Document text: Begin

Does Anybody Know What Time It Is?
In a rare show of unity, Congress seems poised to declare daylight savings time to be permanent. No longer in March will we drive distracted as we futilely fiddle with the buttons on our old car’s dashboard in a sleep deprived commute to work. The slight increase in automobile accidents in the week after the spring exercise may be caused by this distraction.
I’ll confess the fall and spring clock changes have always confused me. It’s possible my frequent befuddlement about time adjustments is just another of my many intellectual limitations, but most other people I talk with, when determining what time a future event will occur after the time change, either take a moment to think it through or get it wrong or both.
The oft-mentioned method to remember what to do, “fall back, spring ahead” hasn’t helped me much, I suspect because the phrase is missing a subject. What falls back? And what springs ahead? My first thought usually is that time falls ahead or back. That is ridiculous, of course—time couldn’t care less. It grinds on no matter what numbers our clocks display. Getting time to move ahead or backwards requires some fairly rapid travel through space, somewhere close to the speed of light.
But I do know it’s the number on our digital clock or hour hand that must spring forward or fall back. New technology certainly has made this easier. Our phones, newer cars, and other devices commanded by a chip, do this automatically. In the U.S., time is meticulously signaled to our devices from an unbelievably precise clock in Boulder, Colorado, at the National Institute of Standards and Technology (NIST). How the clock works is best explained by the following from Wikipedia.
The apparatus consists of an optical molasses made of counter-propagating lasers which cool and trap a gas of cesium atoms. Once trapped, the atoms are propelled upward by two vertical lasers inside a microwave chamber. Depending on the exact frequency of the microwaves, the cesium atoms will reach an excited state. Upon passing through a laser beam, the atoms will fluoresce (emit photons). The microwave frequency which produces maximum fluorescence is used to define the second.
That certainly clears that up. (I’m planning to look for optical molasses in my local grocery store. It’ll add more difficulty to the usual problem of which aisle seems most logical for regular molasses. Raisins fit in the same category. And tortillas. And vinegar. I’ve got an idea about this you can find near the end. But I digress.)
Perhaps the important part here is that the NIST F-1 clock is so accurate that it is unlikely to lose or gain a single second over the next 100 million years. After that, all bets are off.

Document text: End
Available data: Begin

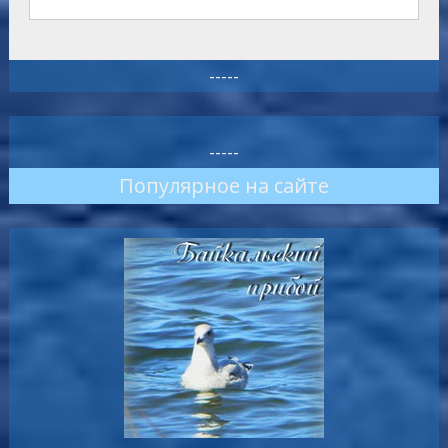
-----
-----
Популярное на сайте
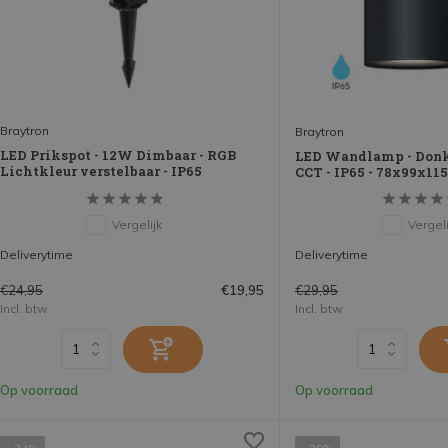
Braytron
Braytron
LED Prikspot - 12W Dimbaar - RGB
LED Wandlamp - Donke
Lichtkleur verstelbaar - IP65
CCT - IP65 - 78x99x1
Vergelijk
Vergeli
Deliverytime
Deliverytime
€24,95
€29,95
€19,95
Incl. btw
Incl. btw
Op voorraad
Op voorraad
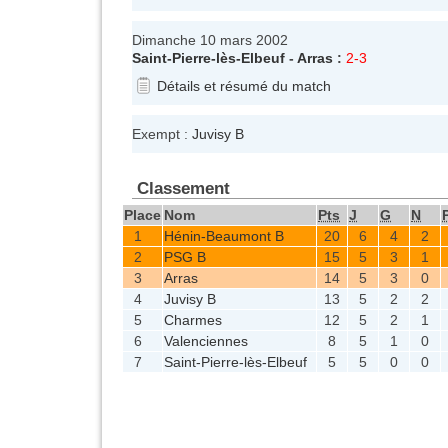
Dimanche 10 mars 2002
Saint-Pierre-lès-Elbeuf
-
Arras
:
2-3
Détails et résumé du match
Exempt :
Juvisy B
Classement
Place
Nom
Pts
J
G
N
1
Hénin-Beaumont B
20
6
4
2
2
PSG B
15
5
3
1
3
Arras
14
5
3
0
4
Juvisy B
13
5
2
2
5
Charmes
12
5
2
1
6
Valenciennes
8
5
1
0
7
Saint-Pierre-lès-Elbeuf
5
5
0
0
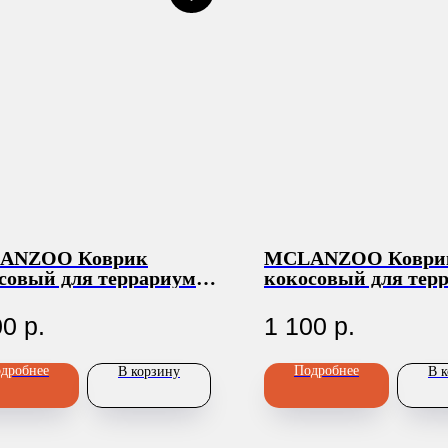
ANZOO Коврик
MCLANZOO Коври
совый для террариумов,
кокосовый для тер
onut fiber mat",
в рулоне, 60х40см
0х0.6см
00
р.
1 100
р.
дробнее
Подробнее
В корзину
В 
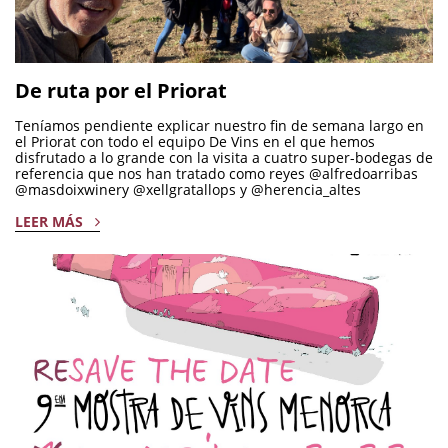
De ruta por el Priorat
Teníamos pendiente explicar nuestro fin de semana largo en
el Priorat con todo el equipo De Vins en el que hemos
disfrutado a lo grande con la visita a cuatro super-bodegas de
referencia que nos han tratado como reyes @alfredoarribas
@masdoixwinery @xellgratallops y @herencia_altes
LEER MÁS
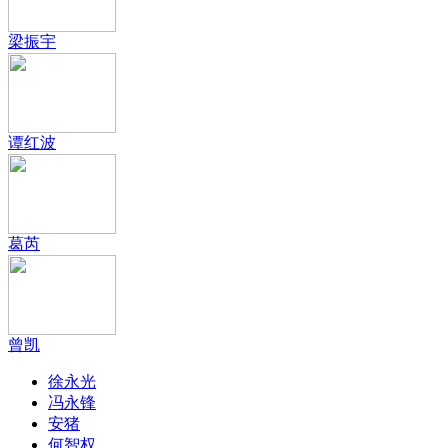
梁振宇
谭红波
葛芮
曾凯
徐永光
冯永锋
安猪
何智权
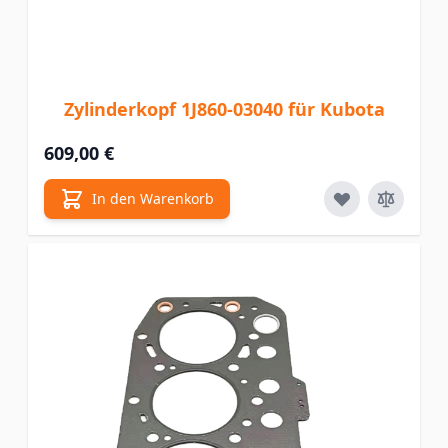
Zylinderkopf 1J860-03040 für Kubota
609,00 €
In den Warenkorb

Available data: End

- _List of tasks_:
1/ Answer these questions about the daylight savings time essay:
(a) According to the essay, what may cause the slight increase in automobile accidents in the week after the spring clock change?
(b) In what city and state is the NIST clock located?
(c) Over what span of time is the NIST F-1 clock unlikely to lose or gain a single second?
2/ Continue the daylight savings time essay from the point where it stops.
The data stand apart from the daylight savings time essay.

- _Per-task answers_:
1/
(a) Distraction from fiddling with the buttons on an old car's dashboard during a sleep-deprived commute.
(b) Boulder, Colorado.
(c) The next 100 million years.

2/
Further confounding the mornings after the fall and spring time change is the fact that some digital clocks require manual adjustment while others are linked to the Boulder signal and magically change on their own. Which is which isn’t clearly shown on the clocks but can be revealed in the 2-point font printed in the little folded pamphlet (that you meticulously saved…somewhere) that came with the clock. Most clocks with the usual clock face of numbers along with a minute and hour hand require manual adjustment, though some do not. So you just have to know somehow. Which most of us probably do…somehow. You might be interested to know that one screening test physicians and other healthcare workers use to detect dementia is to ask the patient to draw a clock face with the time set to 2:45. It sounds easy but can be a little tricky. I’ve been practicing.
Other considerations arise from the seasonal time changes. Those who work nights on an hourly wage rightfully wonder how their time cards will be handled. Will they be paid the extra hour in the fall? And will they lose that pay in the spring? (I sense your brain working again here—“wait, do night workers work an extra hour in the fall? Or is it spring?)
Adding to this in recent human history is time zones. While these are certainly necessary (so Californians won’t need to arise at 4 a.m. to attend an 8 a.m. zoom call from New York), they offer similar layers of confusion. Especially when some states, Hawaii and Arizona, excepting Navaho Nation land, never participate in spring or fall time change. It turns out their approach looks to be ahead of its time (sorry).
I can imagine a single problem posed for the final exam for the college, even graduate level course, about “Time Management.”
You’re scheduled to fly from your home in Pittsburgh to San Francisco on the Sunday morning of the day this fall that daylight savings time is slated to revert to standard time. Ignoring the fact that these the time periods’ names are annoyingly unhelpful, what time will it be in San Francisco when you arrive if you depart at 9:53 AM local time and flight duration is anticipated to be three and a quarter hours? You can assume an on-time arrival. For extra credit, when you check your phone’s calendar the week before you leave, what time will it report you will arrive? Show your work. Tissues are available in the back of the room.
Because most of us will fail this final exam, I’m in favor of the law proposed in Congress to continue daylight savings time all year around. There will be some dark mornings in December (I suspect you’re now too tired of this topic to check the truth of that assertion) but the change will simplify our lives. The next challenge Congress could take on and perhaps bask in bipartisanship might be to mandate grocers shelve their misfits in a single aisle. I’ve wasted a lot of time searching for these elusive items.